When I was younger, I remember some old guy told me that fashion was cyclical. The same styles come back, fade out, and come back again. He said, as you grow old you see these trends cycling through. I don’t consider myself that old, but I guess I am old enough to observe a cycle in the way we produce online content.
When I was in high school, blogs like LiveJournal and Xanga were the way my friends and I produced online content. People posted about their lives, read each other’s blogs, commented. I even met some of my future classmates through our college’s pre-frosh LiveJournal community.
Then sometime during college, that all stopped. Rather than creating original content, we substituted in quick actions. We liked on Facebook, retweeted on Twitter, and reblogged on Tumblr. There was this one button content “creation” phenomena.
We are swinging back. People have gotten tired of the quickie content creation. They yearn for meatier content. I think that is driving the explosion in new blogging sites focused on writing. Whitespaces, no distraction, markdown… anything to make it easy to write meaningful content. I am looking at Ghost, Svbtle, and of course, Medium.

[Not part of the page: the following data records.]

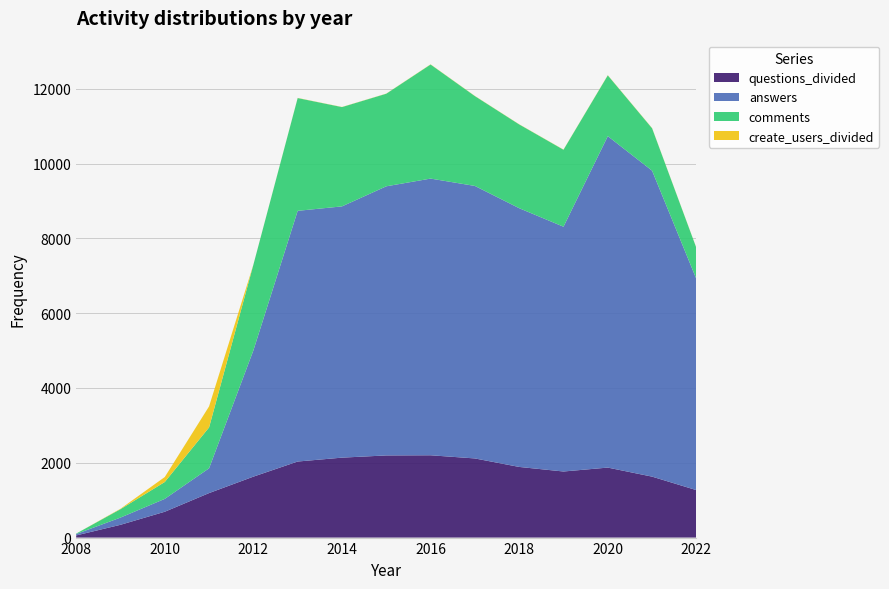

Reading right to left, what are all the values shown in this chart?

questions_divided: 1268.8	1629.6	1871.7	1766.9	1889.0	2116.2	2200.8	2196.7	2137.4	2033.7	1629.4	1189.9	690.8	341.7	57.6
answers: 5644.0	8181.0	8861.0	6545.0	6918.0	7286.0	7398.0	7196.0	6718.0	6703.0	3375.0	663.0	344.0	193.0	37.0
comments: 831.0	1133.0	1626.0	2058.0	2240.0	2402.0	3050.0	2475.0	2655.0	3015.0	2290.0	1093.0	451.0	225.0	12.0
create_users_divided: 4.6	5.6	5.6	4.6	4.4	4.6	5.0	3.6	3.6	4.2	2.4	562.5	133.3	10.6	0.1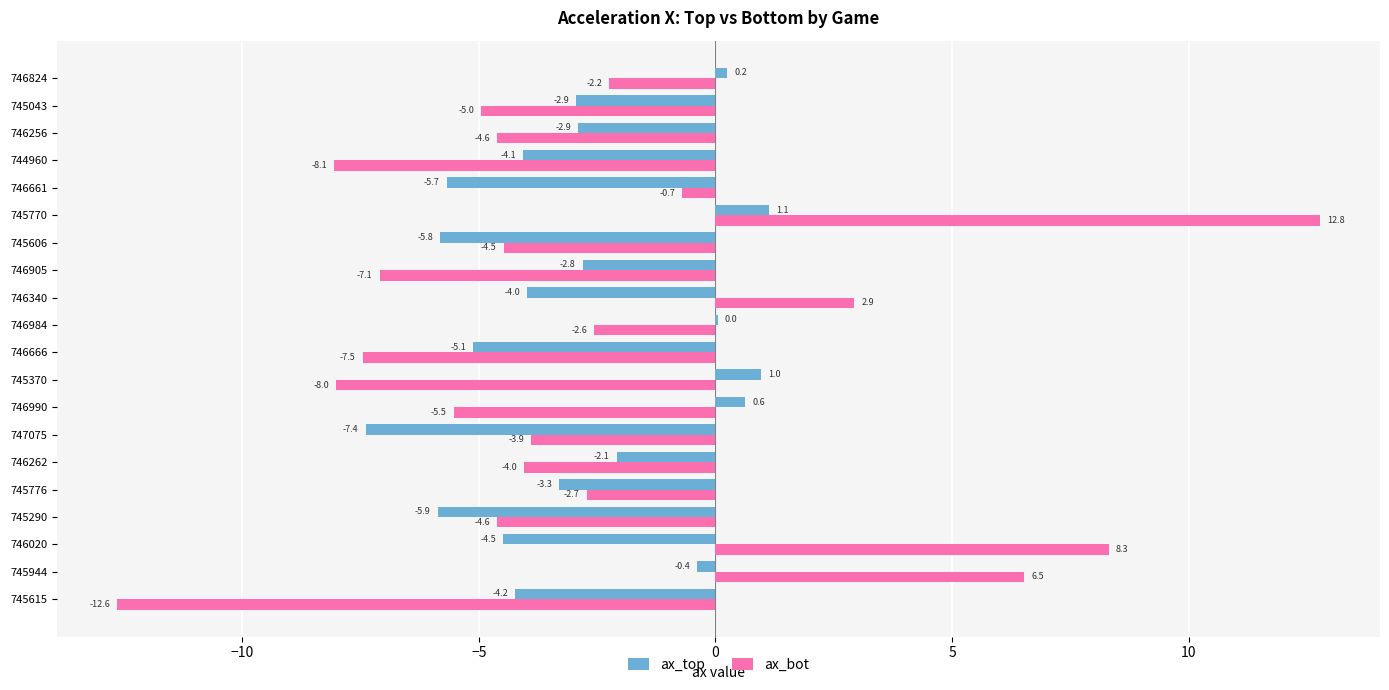

How many positive values does the ax_top series have?

5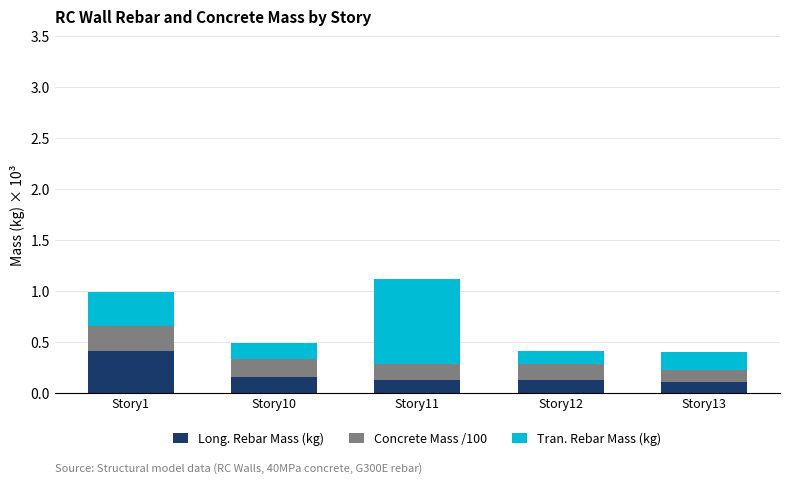

How many bars are there in total?

5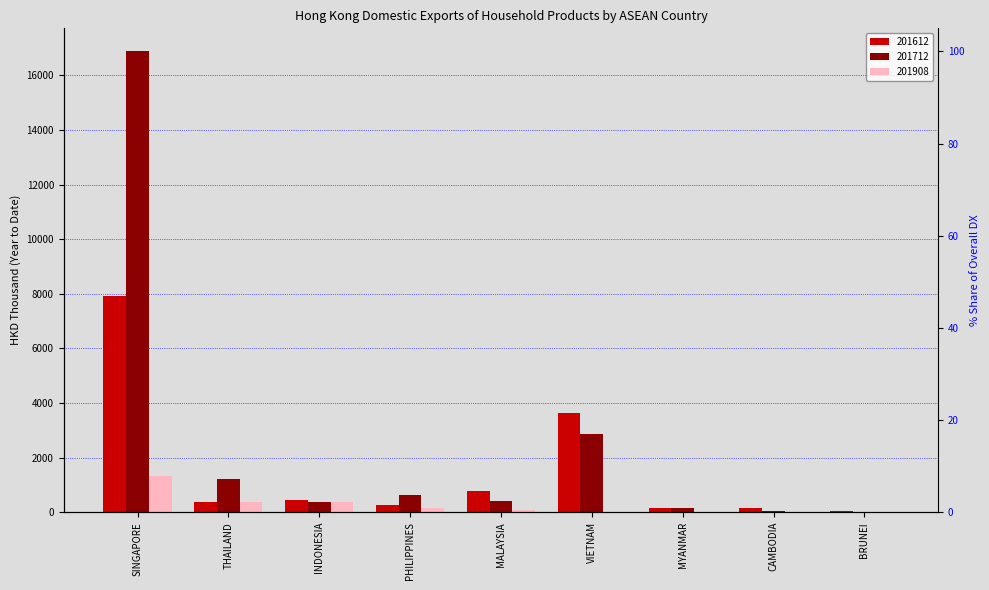

What is the sum of all 201712 values?

22561.9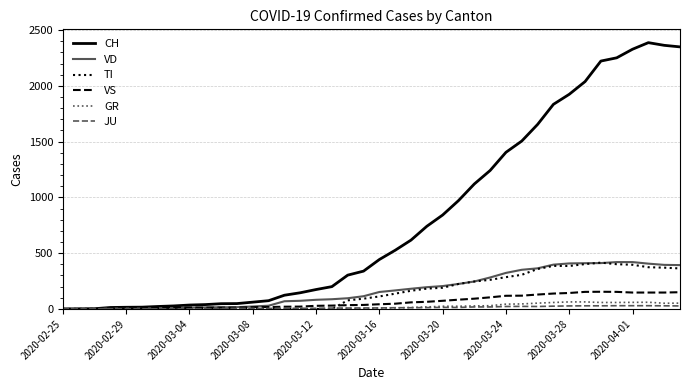

Which series has the largest range (max minus min)?

CH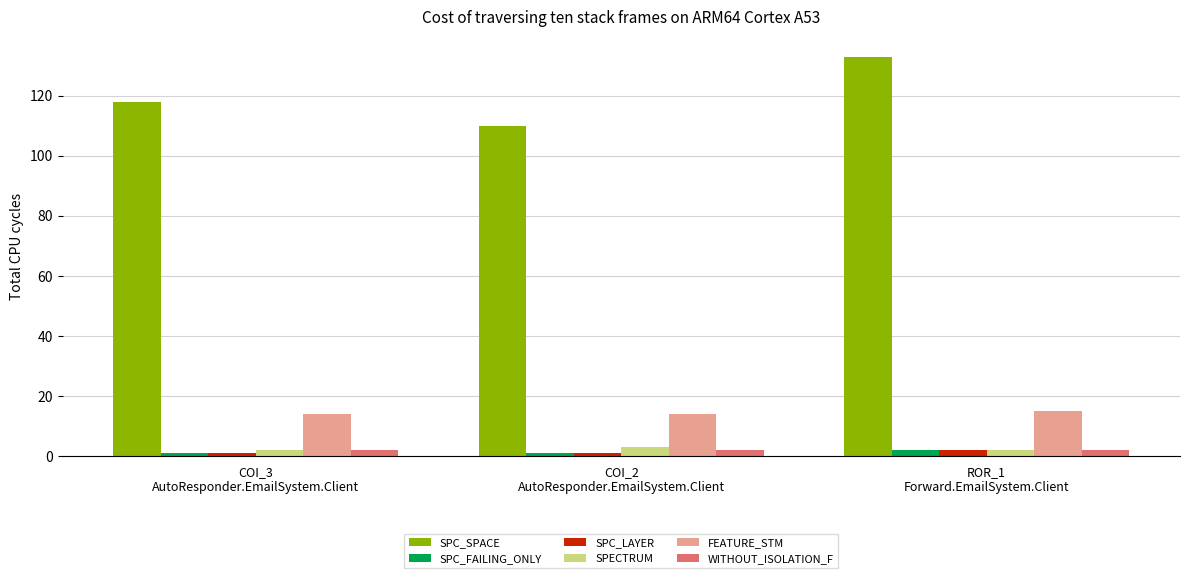

What is the greatest value displayed?

133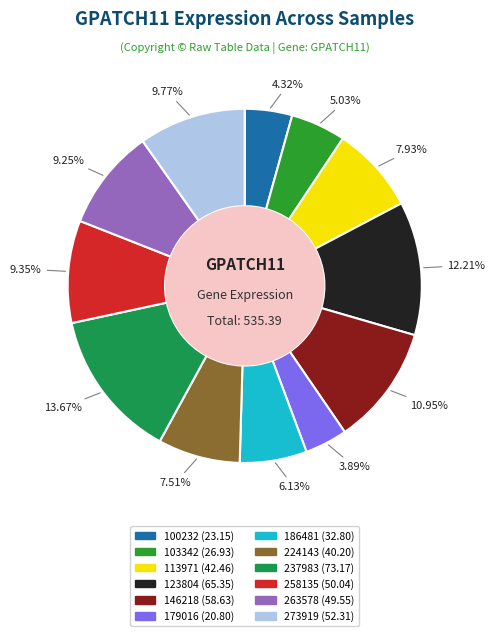

Do 263578 (49.55) and 179016 (20.80) together represent more than half of the pie?

No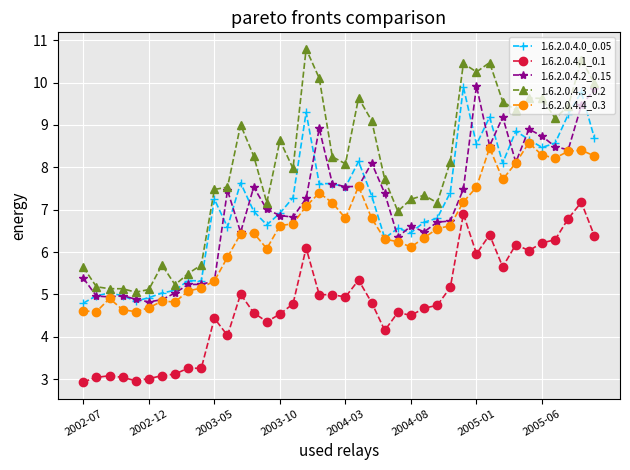

What is the value of the 1.6.2.0.4.0_0.05 point at the 38th from the left?

9.2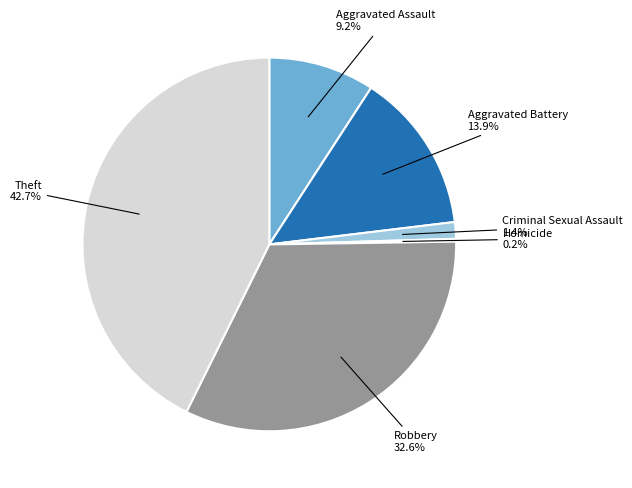

What percentage is the Theft slice, to the nearest percent?

43%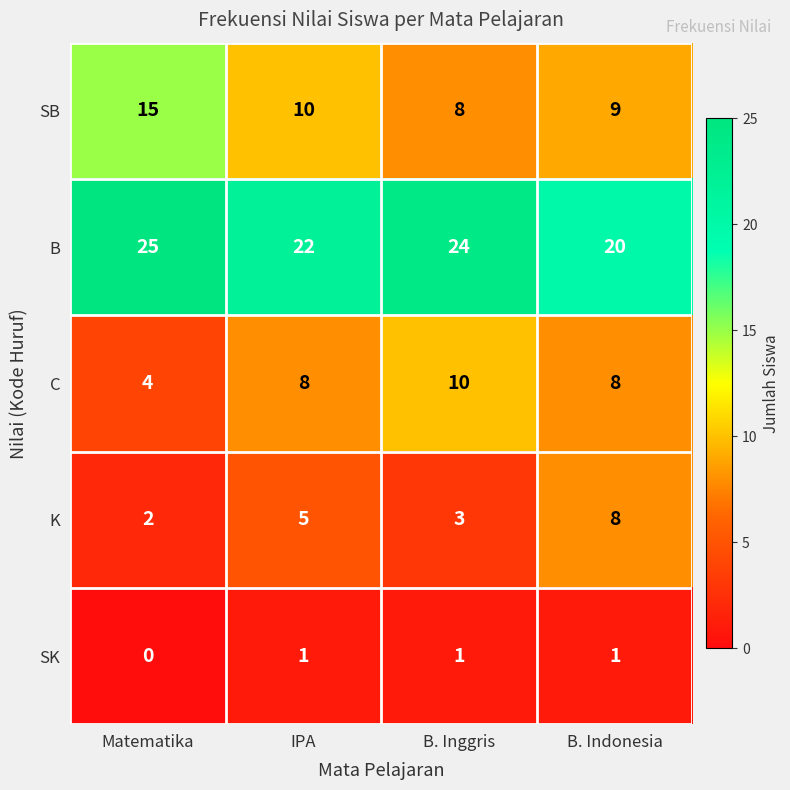

At which label does B first exceed 24?

Matematika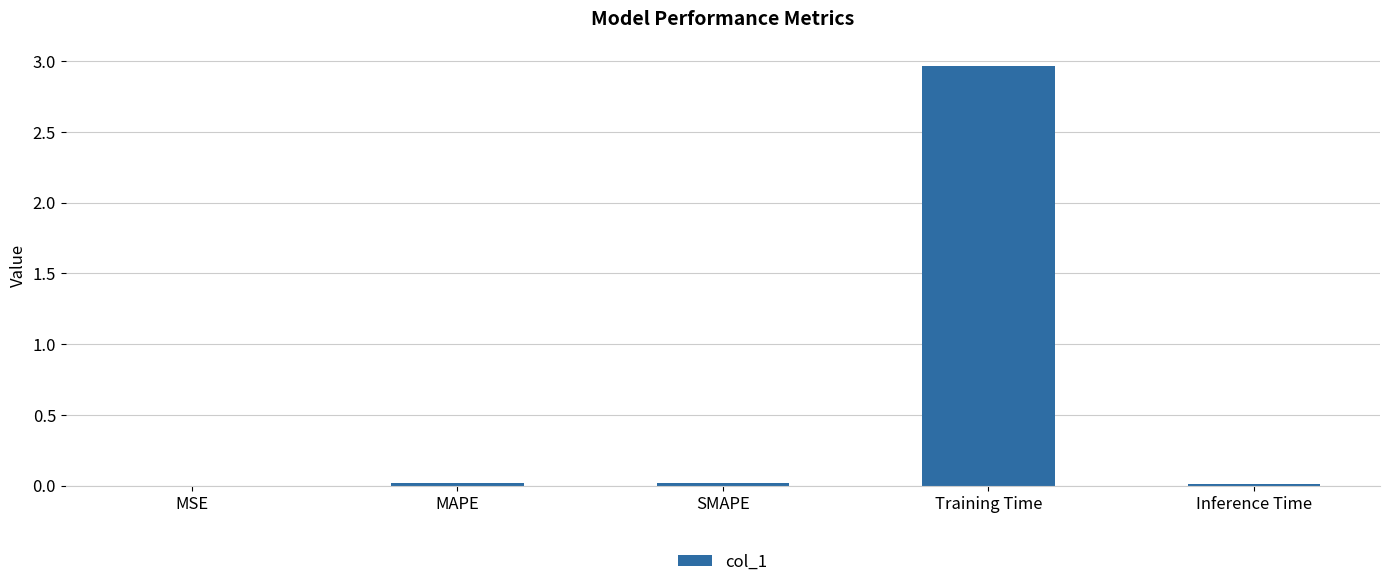

Between SMAPE and Training Time, which is larger?

Training Time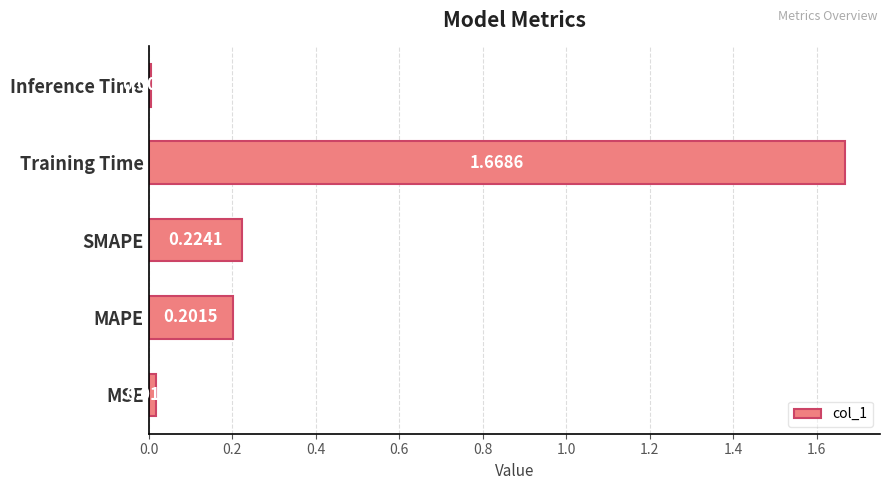

How many data points does each series have?

5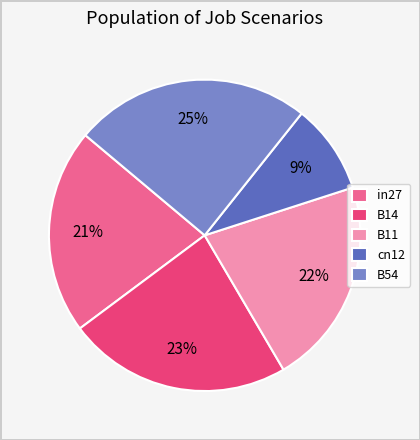

How many slices are in this pie chart?

5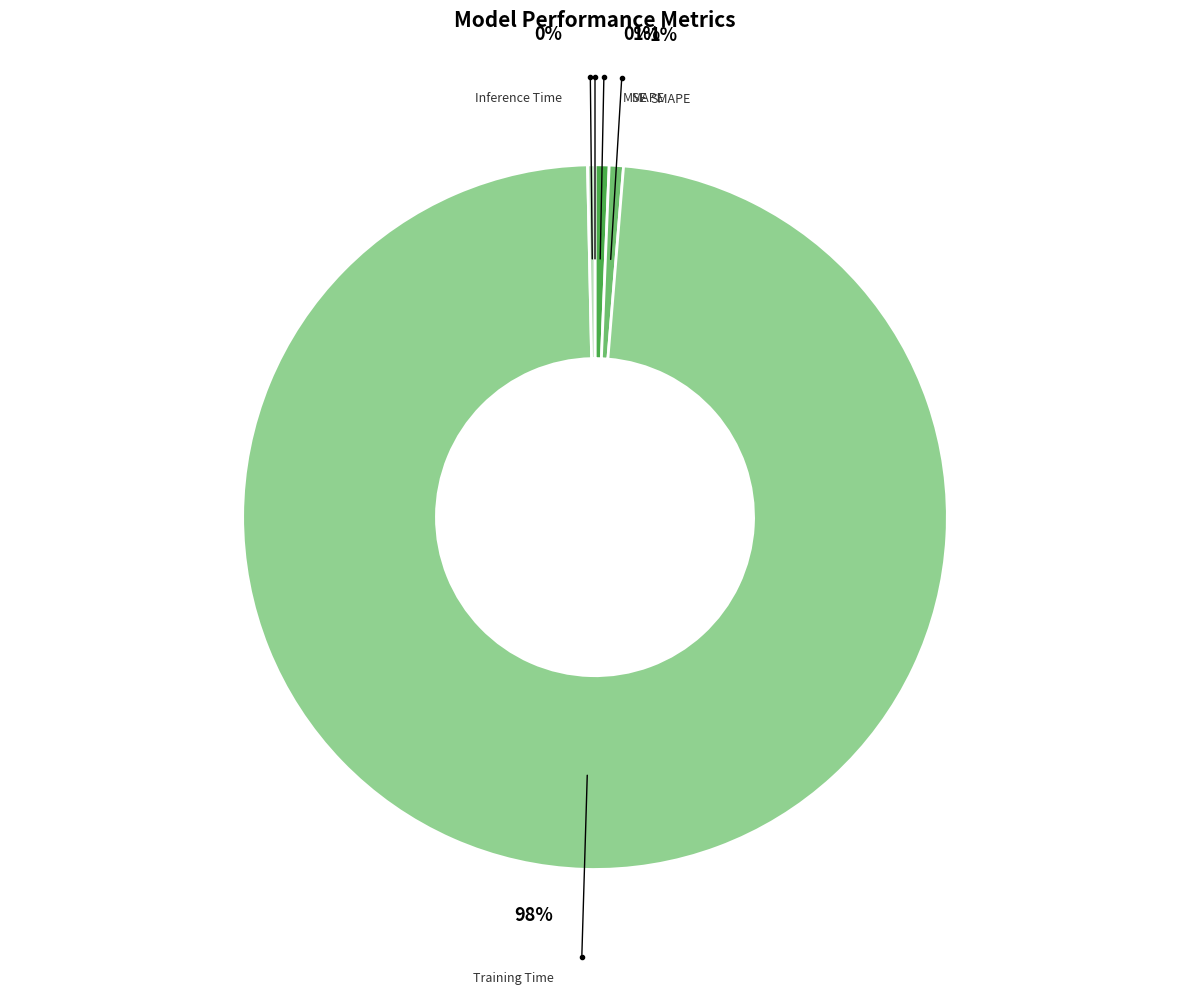

Is Training Time the majority of the pie?

Yes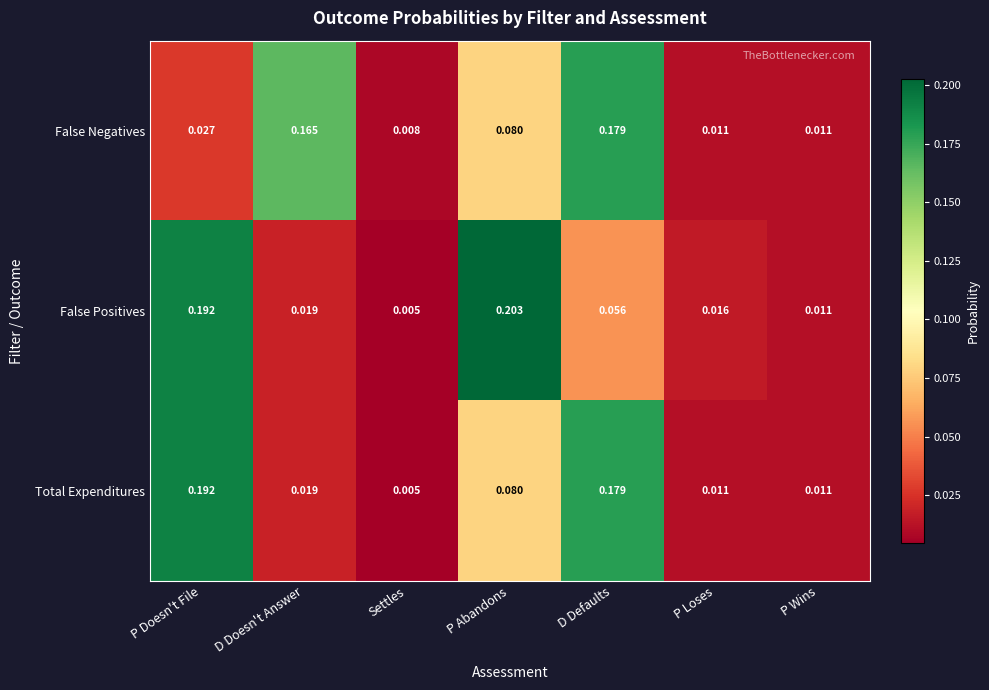

Which category has the lowest value in the Total Expenditures series?

Settles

Perhaps to invent the next step is to look back. Revamp some of those crazy ideas of 1990s like web rings and LiveJournal communities, but with a Web 2.0 spin—minimalism, flat design, maybe something with Node.js or Firebase or whatever is the hip new thing on Hacker News.
After all, some of those PowerPoint animations that we made fun of are revamping into jQuery $.fadeIn(). iPhone apps now zoom in and out just like my high school PowerPoints once did. The past comes back. Maybe it disguises itself with a sunglass-mustache-combo, but it does come back.